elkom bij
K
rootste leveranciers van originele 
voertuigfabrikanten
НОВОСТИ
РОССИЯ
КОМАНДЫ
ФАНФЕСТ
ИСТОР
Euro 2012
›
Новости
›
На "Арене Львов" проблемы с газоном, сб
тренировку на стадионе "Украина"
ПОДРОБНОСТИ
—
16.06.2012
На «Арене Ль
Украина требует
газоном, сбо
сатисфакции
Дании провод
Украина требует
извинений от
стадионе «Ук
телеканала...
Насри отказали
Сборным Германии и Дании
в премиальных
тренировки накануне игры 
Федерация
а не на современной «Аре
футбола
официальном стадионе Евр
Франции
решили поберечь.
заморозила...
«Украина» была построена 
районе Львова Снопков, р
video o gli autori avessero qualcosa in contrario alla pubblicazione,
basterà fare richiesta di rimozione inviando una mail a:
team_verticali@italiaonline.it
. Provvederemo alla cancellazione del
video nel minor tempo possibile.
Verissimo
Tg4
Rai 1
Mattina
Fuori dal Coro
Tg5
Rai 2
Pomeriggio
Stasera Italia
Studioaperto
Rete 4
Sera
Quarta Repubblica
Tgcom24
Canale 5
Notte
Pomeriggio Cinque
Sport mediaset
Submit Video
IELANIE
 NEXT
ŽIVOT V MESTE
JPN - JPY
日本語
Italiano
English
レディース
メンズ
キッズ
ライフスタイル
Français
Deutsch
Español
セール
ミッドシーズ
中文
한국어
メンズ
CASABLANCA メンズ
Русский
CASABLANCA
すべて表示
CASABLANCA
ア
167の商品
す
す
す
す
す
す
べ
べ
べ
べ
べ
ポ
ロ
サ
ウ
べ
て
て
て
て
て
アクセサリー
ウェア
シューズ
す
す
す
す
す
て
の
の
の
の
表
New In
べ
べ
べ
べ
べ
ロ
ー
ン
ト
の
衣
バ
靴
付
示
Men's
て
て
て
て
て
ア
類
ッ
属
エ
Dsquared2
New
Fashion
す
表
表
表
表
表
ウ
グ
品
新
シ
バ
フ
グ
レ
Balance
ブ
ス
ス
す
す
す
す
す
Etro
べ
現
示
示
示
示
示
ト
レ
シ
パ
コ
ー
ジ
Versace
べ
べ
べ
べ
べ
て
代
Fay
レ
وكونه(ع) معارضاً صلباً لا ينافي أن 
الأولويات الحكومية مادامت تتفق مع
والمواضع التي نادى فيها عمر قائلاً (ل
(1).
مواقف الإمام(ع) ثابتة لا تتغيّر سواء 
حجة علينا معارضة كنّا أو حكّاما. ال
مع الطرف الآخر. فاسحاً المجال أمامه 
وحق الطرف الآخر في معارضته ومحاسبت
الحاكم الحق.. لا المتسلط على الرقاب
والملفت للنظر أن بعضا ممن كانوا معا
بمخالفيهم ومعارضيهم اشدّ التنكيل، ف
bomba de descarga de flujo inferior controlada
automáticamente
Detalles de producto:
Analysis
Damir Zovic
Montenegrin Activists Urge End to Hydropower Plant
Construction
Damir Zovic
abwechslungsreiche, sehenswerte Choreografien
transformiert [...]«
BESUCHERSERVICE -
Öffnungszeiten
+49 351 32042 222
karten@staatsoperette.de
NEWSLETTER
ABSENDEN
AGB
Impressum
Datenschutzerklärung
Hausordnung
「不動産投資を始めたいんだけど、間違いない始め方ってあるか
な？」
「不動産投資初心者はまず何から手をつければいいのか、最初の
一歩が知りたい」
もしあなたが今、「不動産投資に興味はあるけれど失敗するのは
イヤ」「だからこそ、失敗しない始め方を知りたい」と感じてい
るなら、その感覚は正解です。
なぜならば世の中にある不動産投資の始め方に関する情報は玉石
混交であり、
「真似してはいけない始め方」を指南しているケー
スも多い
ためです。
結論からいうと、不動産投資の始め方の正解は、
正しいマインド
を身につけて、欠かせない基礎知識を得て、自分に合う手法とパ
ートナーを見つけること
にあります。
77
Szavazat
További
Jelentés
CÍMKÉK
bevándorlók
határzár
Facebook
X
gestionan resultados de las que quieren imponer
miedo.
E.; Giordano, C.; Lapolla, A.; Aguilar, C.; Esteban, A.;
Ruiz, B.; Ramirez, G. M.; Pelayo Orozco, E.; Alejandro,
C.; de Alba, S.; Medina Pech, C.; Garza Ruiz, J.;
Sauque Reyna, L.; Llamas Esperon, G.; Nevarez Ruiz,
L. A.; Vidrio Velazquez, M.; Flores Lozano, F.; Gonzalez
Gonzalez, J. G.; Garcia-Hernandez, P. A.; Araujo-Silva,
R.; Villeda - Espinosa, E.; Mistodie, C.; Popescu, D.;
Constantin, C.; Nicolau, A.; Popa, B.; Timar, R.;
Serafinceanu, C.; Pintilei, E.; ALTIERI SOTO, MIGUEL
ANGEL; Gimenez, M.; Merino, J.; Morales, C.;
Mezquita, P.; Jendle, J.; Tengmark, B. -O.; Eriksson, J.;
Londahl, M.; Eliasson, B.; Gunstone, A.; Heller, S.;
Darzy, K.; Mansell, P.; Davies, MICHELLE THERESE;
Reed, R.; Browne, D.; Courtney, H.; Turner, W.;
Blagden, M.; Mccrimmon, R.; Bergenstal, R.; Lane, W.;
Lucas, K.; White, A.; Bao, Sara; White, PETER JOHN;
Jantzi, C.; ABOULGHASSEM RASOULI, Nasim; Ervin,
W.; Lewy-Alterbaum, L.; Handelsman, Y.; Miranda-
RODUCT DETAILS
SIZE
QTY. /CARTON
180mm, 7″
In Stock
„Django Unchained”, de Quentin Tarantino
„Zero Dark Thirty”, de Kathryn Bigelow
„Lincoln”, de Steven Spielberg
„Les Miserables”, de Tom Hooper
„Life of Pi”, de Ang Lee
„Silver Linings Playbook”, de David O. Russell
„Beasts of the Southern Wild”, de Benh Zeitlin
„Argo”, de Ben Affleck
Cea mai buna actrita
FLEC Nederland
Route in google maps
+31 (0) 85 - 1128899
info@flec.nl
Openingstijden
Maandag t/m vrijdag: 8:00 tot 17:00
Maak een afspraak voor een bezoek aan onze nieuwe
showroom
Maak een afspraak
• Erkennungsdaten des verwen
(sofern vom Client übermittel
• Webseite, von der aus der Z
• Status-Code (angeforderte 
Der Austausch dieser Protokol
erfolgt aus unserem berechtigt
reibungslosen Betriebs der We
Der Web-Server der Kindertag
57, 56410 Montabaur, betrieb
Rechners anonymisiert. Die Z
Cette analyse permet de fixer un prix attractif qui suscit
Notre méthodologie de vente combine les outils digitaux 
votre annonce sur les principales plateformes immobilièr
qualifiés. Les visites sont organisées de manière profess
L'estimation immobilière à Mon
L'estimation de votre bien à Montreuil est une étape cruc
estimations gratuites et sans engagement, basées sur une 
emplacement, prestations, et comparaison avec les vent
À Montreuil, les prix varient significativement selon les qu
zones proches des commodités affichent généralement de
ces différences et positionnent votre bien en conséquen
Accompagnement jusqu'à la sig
◆ ◆ ◆
*Exercise description:*
Pull out every line from the first line of the entries above down to and including the line with "Дании провод", and reproduce each one character for character.

*Response box:*
elkom bij
K
rootste leveranciers van originele 
voertuigfabrikanten
НОВОСТИ
РОССИЯ
КОМАНДЫ
ФАНФЕСТ
ИСТОР
Euro 2012
›
Новости
›
На "Арене Львов" проблемы с газоном, сб
тренировку на стадионе "Украина"
ПОДРОБНОСТИ
—
16.06.2012
На «Арене Ль
Украина требует
газоном, сбо
сатисфакции
Дании провод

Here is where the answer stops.